==== Data shown ====

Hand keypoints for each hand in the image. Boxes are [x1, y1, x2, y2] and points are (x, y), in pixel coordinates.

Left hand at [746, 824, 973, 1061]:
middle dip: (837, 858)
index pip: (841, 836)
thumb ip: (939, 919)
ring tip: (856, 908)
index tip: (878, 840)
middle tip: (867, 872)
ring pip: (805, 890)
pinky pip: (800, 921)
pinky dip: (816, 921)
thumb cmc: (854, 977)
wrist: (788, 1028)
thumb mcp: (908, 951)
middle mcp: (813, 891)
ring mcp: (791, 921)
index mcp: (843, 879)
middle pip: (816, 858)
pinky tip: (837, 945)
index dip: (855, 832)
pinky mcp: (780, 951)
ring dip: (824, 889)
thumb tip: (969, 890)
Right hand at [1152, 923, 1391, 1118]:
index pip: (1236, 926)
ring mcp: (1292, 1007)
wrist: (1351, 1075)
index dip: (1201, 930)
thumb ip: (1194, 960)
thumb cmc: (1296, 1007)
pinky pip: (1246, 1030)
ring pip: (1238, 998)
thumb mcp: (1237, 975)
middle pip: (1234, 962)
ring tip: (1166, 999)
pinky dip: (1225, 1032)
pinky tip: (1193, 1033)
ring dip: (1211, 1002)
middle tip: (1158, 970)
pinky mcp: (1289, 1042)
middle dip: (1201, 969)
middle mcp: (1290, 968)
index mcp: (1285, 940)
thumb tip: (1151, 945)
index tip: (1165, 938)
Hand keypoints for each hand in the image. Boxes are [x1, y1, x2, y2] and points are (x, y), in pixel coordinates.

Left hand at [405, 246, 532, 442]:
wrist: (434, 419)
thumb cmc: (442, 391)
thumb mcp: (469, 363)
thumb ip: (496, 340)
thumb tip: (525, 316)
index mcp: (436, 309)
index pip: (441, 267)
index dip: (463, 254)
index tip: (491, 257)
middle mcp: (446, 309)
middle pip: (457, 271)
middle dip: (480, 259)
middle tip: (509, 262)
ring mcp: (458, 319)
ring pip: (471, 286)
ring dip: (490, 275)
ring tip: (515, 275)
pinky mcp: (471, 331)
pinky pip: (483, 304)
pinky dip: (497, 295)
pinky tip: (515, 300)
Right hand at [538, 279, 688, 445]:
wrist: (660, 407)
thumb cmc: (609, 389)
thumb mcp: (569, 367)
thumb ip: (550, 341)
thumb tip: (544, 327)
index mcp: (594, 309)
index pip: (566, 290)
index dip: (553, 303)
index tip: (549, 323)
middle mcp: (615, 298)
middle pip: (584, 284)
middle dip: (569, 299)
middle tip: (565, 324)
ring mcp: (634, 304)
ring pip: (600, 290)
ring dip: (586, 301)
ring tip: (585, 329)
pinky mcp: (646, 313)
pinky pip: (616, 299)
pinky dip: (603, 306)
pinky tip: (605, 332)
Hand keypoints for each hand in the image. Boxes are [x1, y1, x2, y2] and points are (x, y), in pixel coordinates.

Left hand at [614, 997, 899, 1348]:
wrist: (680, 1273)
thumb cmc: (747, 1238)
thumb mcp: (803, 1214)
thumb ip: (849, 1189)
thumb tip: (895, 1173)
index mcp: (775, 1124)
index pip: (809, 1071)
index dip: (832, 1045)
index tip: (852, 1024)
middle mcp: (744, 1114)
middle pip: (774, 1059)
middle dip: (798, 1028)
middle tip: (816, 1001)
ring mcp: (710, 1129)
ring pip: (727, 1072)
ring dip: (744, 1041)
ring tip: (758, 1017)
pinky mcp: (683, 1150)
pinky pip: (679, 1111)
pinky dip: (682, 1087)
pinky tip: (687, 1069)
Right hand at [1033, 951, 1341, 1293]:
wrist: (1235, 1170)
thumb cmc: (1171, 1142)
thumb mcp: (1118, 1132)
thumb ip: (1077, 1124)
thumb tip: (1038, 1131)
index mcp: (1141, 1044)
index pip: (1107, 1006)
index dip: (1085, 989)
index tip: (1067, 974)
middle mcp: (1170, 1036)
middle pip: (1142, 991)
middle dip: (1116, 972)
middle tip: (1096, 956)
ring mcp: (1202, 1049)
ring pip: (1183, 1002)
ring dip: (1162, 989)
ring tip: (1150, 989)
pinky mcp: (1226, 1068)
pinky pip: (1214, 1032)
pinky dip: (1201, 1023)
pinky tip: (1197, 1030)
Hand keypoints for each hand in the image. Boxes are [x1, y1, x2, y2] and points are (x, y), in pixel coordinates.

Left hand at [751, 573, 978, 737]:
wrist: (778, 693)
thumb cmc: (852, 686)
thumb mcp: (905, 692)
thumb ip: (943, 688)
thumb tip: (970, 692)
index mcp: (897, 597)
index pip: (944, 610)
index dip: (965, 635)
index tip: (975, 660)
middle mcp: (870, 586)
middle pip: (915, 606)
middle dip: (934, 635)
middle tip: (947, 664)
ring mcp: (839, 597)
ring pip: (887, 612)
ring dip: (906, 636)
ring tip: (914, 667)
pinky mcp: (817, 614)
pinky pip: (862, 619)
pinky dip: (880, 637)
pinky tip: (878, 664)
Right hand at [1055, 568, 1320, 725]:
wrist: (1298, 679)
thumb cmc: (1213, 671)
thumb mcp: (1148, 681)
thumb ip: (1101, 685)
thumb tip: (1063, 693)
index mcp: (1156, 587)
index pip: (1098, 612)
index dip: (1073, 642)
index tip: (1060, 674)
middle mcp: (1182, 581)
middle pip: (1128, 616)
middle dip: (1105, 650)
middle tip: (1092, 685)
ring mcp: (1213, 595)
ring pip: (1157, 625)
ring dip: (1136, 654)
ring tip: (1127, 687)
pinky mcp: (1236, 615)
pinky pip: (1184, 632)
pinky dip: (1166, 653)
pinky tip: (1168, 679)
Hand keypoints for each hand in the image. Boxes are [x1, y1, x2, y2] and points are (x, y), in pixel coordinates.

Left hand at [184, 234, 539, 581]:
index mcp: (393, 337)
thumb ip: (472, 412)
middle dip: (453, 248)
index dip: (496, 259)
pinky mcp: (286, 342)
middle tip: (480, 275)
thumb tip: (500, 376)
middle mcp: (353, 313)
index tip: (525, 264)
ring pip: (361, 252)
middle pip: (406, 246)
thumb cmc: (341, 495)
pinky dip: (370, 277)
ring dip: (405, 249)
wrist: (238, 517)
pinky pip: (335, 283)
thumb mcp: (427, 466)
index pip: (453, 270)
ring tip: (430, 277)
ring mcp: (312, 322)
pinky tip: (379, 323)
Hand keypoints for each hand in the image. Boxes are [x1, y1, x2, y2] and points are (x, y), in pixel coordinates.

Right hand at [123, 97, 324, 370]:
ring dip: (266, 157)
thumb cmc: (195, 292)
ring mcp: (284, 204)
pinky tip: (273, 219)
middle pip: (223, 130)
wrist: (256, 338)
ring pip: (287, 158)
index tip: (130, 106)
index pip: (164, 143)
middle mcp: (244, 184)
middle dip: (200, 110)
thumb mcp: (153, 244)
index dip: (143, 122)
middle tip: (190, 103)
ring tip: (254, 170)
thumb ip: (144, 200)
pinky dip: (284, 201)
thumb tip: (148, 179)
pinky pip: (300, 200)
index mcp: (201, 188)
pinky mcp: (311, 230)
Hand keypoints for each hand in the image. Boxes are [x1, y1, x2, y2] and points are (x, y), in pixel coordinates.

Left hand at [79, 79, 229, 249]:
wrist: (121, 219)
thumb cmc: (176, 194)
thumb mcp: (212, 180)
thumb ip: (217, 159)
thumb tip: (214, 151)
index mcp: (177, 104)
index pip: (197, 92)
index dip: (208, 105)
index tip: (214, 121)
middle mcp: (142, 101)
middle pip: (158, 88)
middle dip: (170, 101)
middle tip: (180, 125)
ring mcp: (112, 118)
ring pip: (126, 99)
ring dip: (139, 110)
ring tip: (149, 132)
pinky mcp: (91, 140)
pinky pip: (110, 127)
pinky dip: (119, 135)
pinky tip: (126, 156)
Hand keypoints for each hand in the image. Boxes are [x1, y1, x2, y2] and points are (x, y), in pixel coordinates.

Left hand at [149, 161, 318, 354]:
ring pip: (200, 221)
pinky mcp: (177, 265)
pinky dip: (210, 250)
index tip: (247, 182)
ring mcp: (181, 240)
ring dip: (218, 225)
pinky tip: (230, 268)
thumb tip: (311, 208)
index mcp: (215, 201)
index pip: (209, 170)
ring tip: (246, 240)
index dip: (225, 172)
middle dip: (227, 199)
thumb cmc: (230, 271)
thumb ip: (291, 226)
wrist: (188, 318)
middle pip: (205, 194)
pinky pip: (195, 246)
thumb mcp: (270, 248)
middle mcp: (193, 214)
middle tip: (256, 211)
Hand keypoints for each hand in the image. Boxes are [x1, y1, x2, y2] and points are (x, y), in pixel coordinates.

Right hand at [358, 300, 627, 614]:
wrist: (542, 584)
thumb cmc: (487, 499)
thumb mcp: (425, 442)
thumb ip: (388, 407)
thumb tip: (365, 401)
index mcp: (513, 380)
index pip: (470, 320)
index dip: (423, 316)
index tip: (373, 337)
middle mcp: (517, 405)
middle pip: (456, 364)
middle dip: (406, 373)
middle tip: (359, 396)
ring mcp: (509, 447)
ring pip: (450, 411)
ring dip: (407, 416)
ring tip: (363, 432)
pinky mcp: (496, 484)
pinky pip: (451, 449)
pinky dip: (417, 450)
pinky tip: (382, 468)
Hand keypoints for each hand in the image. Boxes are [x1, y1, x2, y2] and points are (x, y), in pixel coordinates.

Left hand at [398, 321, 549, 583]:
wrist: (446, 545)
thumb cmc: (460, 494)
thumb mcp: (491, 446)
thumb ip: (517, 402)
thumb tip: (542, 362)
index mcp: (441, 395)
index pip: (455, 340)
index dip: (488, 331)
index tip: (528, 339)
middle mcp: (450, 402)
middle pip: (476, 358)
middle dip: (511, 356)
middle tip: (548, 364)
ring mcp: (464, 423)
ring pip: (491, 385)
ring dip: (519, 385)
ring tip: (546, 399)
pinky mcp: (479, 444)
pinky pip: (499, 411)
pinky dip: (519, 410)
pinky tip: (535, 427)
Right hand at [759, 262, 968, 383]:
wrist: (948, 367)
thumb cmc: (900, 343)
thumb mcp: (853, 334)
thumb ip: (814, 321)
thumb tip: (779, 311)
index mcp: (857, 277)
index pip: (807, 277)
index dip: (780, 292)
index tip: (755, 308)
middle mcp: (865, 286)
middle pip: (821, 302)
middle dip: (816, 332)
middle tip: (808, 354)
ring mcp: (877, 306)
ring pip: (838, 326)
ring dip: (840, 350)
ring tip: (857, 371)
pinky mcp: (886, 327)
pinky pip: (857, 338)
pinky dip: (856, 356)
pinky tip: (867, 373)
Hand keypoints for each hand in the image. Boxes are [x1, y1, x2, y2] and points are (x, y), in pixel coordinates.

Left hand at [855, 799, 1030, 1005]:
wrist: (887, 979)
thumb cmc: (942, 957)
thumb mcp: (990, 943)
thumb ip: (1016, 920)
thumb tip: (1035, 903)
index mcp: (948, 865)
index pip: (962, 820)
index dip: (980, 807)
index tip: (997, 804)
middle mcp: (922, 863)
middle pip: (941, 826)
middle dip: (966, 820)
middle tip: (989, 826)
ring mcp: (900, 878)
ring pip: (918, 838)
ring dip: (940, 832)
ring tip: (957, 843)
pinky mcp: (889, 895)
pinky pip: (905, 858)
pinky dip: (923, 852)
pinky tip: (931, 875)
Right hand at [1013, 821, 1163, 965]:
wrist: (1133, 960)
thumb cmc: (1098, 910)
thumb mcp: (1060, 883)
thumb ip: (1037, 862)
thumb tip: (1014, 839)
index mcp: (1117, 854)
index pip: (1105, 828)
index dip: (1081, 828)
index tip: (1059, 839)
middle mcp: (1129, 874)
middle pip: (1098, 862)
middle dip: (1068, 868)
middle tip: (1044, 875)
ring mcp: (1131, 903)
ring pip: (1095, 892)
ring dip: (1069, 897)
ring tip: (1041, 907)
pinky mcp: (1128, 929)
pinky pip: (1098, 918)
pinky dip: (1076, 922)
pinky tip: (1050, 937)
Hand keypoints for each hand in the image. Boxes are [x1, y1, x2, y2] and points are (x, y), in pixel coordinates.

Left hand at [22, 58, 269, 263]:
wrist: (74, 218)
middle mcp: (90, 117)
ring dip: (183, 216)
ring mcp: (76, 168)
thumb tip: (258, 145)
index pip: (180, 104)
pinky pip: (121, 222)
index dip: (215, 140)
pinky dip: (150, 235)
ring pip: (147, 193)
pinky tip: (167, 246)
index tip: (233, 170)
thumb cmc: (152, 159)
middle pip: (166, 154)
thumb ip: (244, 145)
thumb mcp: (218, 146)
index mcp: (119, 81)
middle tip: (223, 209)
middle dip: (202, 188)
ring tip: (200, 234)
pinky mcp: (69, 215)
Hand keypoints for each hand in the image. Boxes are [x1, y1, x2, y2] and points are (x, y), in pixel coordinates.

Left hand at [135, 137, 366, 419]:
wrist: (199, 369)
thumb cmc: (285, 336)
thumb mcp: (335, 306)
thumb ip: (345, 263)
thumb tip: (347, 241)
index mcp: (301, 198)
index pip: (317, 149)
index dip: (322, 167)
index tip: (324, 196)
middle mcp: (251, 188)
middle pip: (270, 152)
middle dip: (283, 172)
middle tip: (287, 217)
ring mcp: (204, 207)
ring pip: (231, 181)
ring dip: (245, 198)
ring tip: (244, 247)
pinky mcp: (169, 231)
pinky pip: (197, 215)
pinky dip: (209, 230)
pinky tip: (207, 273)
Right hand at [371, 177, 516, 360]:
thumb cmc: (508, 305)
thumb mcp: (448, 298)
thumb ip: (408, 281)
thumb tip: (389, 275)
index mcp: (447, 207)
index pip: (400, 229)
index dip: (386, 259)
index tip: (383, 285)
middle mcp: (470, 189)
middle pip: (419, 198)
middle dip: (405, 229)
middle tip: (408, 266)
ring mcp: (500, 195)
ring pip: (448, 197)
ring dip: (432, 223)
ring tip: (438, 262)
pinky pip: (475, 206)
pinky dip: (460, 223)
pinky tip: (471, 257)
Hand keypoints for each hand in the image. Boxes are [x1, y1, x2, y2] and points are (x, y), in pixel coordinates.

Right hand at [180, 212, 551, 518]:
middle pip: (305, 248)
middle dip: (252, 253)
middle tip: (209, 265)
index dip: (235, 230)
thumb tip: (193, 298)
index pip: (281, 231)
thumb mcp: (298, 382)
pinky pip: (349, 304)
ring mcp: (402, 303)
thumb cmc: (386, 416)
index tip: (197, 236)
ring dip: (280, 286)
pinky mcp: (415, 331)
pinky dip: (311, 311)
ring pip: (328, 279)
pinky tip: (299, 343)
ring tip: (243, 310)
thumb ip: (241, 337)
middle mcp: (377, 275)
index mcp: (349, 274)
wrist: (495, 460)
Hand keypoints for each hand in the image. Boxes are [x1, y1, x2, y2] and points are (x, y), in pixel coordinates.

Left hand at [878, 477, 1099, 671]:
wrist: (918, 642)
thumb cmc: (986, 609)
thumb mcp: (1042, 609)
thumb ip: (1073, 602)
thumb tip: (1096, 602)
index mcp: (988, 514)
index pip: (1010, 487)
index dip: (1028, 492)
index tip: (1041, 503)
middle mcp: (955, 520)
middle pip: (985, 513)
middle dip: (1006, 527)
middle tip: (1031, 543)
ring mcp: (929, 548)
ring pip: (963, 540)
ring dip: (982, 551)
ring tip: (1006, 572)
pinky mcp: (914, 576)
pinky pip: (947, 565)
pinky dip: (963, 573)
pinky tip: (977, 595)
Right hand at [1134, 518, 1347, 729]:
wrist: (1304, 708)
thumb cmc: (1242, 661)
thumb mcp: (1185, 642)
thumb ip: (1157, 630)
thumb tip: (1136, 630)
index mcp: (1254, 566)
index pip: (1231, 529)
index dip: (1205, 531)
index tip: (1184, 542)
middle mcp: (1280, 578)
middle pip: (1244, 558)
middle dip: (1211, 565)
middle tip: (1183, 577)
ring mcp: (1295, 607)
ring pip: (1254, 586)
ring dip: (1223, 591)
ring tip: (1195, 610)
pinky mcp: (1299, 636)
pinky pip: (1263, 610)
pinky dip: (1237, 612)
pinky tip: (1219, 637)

====

## Exercise prompt
Print only the lines from the top of the data above down to the line holding "ring pip: (1238, 998)", inclusive.

## Answer below
Hand keypoints for each hand in the image. Boxes are [x1, y1, x2, y2] and points are (x, y), in pixel coordinates.

Left hand at [746, 824, 973, 1061]:
middle dip: (837, 858)
index pip: (841, 836)
thumb ip: (939, 919)
ring tip: (856, 908)
index tip: (878, 840)
middle tip: (867, 872)
ring pip: (805, 890)
pinky pip: (800, 921)
pinky dip: (816, 921)
thumb cmc: (854, 977)
wrist: (788, 1028)
thumb mcp: (908, 951)
middle mcp: (813, 891)
ring mcp: (791, 921)
index mcp: (843, 879)
middle pip: (816, 858)
pinky tip: (837, 945)
index dip: (855, 832)
pinky mcp: (780, 951)
ring dip: (824, 889)
thumb tip: (969, 890)
Right hand at [1152, 923, 1391, 1118]:
index pip: (1236, 926)
ring mcp: (1292, 1007)
wrist: (1351, 1075)
index dip: (1201, 930)
thumb ip: (1194, 960)
thumb cmc: (1296, 1007)
pinky pip: (1246, 1030)
ring pip: (1238, 998)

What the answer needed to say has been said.